# Need Help With Printing My Designs



## metzade (Feb 18, 2008)

Hey,
i have several designs created that i would like to print now, i have showed them to two diffrent tshirt compnays and they say they cant do it because my images are two big, please take a look at and guide me in the right direction thanks


----------



## DAGuide (Oct 2, 2006)

Met,

I think you forgot to post your designs. You might also want to have them mocked up on a t-shirt and let people know what the size of the design should be. Just a suggestion. 

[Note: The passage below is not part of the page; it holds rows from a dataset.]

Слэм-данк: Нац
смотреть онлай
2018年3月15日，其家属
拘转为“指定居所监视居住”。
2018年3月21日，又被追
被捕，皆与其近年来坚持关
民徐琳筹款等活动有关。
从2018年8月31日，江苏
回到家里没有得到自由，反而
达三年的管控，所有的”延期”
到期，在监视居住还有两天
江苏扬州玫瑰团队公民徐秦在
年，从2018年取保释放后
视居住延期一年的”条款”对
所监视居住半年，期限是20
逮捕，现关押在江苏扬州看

There are dtg printers that can print 24" wide, but most of them are around 16" or less.

Mark


----------



## metzade (Feb 18, 2008)

yeah i had a problem attaching the designs, i have the tshirts mocked up already, any suggestions on how to attach it asks for the pics url when i browse to attach


----------



## Rodney (Nov 3, 2004)

metzade said:


> yeah i had a problem attaching the designs, i have the tshirts mocked up already, any suggestions on how to attach it asks for the pics url when i browse to attach


There is also an upload option when you go to attach files. The details are here: http://www.t-shirtforums.com/forum-information/t11206.html


----------



## HMD10 (Feb 17, 2008)

Send me your designs through e-mail at [email protected] and I will take a look


----------



## HMD10 (Feb 17, 2008)

We can printing images that are fairly large with our DTG printer


----------



## metzade (Feb 18, 2008)

thanks rodeny i get the designs attached now please review everybody and tell me what you guys think which direction should i be going in thanks


----------



## metzade (Feb 18, 2008)

here is another one the firsdt one didint come out that good


----------



## TeddyRocky (Mar 23, 2007)

You must find a belt printer. They normally have high minimums.


----------



## HMD10 (Feb 17, 2008)

I got your e-mail with the designs. You can screen print them, but you might want to look into a belt printer, but all the companies i have seen minimum of 144. Can you send me the original files and i see how they will setup on my press.


----------



## Rodney (Nov 3, 2004)

metzade said:


> thanks rodeny i get the designs attached now please review everybody and tell me what you guys think which direction should i be going in thanks


Check here for printers that can do that type of work: http://www.t-shirtforums.com/screen-printing/t8891.html


----------



## tpope (Oct 3, 2007)

I don't see the need for a belt printer. One can print these shirts in a simple jiffy clamp type press. Waterbase ink with a cat...


----------



## Rodney (Nov 3, 2004)

tpope said:


> I don't see the need for a belt printer. One can print these shirts in a simple jiffy clamp type press. Waterbase ink with a cat...


It's just more likely that a screen printer with a belt printer will know how to handle printing over seams and printing large prints than just your local neighborhood printer.

While it may seem easy to you, I've found that many screen printers don't know how to print that large and really aren't interested in learning based on the needs of their core clientèle


----------